Block 3 is even more absurd. What is an "invite flow"? All they need is to pull the friends list from Steam, add an invite button, create a popup message with two buttons for the invited player and make him join the lobby if he pressed join. Why is this "scouting"? Thousands of games on Steam managed to this, Relic however needs to figure out how it works.
Most concerning is the expansion (which I understand as some type of paid DLC, i.e. something like the theatre of war missions, a new campaign or a new faction. Maybe they mean new battlegroups, who knows). This means two things to me:
1. Either the time horizon of the "scouting" is half a year away. That would be a normal time frame for releasing larger DLCs, but this also begs the question why all the other stuff in the first two blocks need half a year to be implemented.

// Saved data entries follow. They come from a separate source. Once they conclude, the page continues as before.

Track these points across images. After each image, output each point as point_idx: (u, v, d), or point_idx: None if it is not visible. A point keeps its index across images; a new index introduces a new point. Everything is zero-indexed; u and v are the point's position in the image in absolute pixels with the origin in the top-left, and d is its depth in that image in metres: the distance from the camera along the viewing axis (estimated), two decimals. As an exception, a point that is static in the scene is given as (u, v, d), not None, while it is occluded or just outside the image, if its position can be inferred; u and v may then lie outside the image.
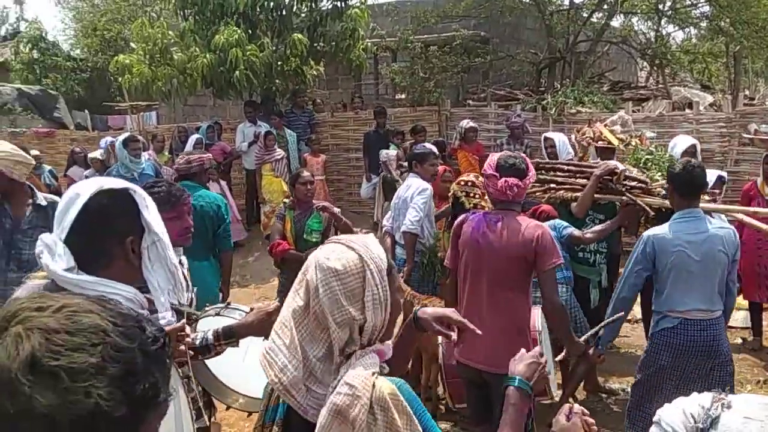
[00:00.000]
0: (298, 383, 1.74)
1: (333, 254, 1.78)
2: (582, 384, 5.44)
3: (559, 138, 7.43)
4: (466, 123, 9.54)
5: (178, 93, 11.32)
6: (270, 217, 10.20)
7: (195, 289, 3.38)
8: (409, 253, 5.41)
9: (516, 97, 12.33)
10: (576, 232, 4.93)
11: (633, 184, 4.90)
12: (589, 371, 5.27)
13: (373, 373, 1.70)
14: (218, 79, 10.73)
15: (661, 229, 4.07)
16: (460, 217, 3.89)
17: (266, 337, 2.70)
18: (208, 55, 10.37)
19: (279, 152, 10.48)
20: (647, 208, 4.76)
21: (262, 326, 2.59)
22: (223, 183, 10.51)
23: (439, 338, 3.53)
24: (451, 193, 5.02)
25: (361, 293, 1.74)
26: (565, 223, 4.97)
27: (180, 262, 3.21)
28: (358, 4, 11.44)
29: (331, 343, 1.74)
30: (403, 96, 13.31)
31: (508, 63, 13.68)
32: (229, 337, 2.61)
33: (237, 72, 10.19)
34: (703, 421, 1.28)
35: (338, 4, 11.29)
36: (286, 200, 5.83)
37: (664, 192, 4.57)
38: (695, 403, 1.33)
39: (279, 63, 11.01)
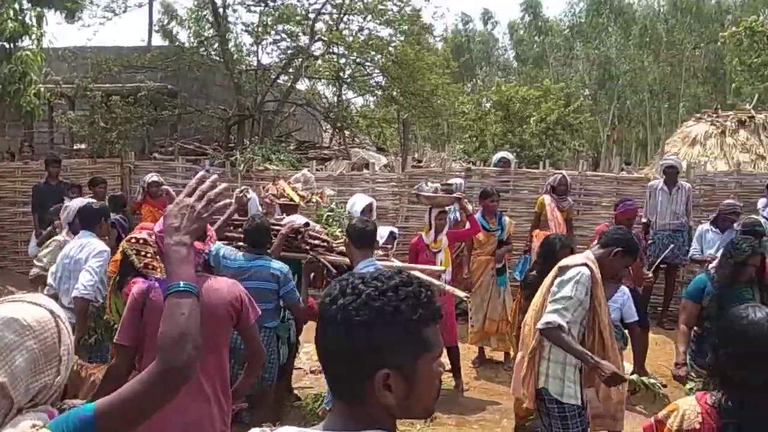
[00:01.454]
0: None
1: (19, 312, 1.60)
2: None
3: (252, 195, 7.49)
4: (150, 177, 9.15)
5: None
6: None
7: None
8: (80, 320, 4.90)
9: (205, 152, 12.26)
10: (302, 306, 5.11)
11: (316, 242, 5.14)
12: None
13: (34, 425, 1.57)
14: None
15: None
16: (140, 285, 3.38)
17: None
18: None
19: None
20: (329, 266, 5.02)
21: None
22: None
23: None
24: (120, 250, 4.46)
25: (57, 348, 1.63)
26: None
27: None
28: (31, 47, 10.44)
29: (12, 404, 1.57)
30: (83, 146, 12.45)
31: (197, 117, 13.65)
32: None
33: None
34: None
35: (6, 45, 10.18)
36: None
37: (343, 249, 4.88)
38: None
39: (-74, 104, 9.55)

2. All time frames are shorter and the expansion will be released in 2-3 months. This way, the first two blocks would be "okay"-ish. This in turn shows that Relic does not have their priorities right. They should have put all people on fixing the current game, yet they appear to already set them aside for monetizable content.
Regarding using player numbers to judge CoH3's success (with all the caveats associated with that approach), I have to correct myself. There still is a noticeable outflow of players. One month after launch, CoH3 currently has a good quarter of the players at release left. CoH2 needed two months to reach that mark and then continued to lose another 20% from that point onward, which was the low point of CoH2.
For CoH3, when comparing yesterday to the Monday a week ago, as well as the current players right now to a week ago, there's another 2k missing that might very well translate to the next days. CoH3 might very soon reach the same state that was the low point for CoH2 (in percentage of the players at launch), but much sooner after launch and it does not look like the game has reached the bottom yet.
CoH3 does a bad job at retaining players. And this is despite many here claiming that the launch state regarding stability and performance were much better, the core gameplay being much better, more factions, even a campaign that is supposed to offer higher replayability. All this should slow the efflux down considerably, but is doesn't.
I have no idea what Relic is doing. I couldn't find any info on the forums. Just some smaller patches and hotfixes, but no big steps forward. Neither the most embarrassing smaller issues like missing descriptions and wrong icons have being fixed, nor some major progress towards design issues as far as I can tell. They had a roadmap for the postponed launch in November and further reveals. So where's the roadmap now? They even had an extra beta with feedback in between to get a better idea of what needs fixing. Where is their idea and strategy for their newest game of their biggest franchise?
At the very best, Relic is just horrible and communicating but fixing stuff under the hood. At the very worst they are bargaining already with Sega how much will be invested into CoH3 and define some mile stones for further support. It would be a very bad outlook for the game and community, but it has been almost a month after launch. There should be info out there. But there is not, or did I miss something?
EDIT:
Last part is probably a bit overly pessimistic, especially looking at DoW3's player drop. Still, CoH3 has less players than a healthy game should and so far Relic has not signalled proper support since the game launched.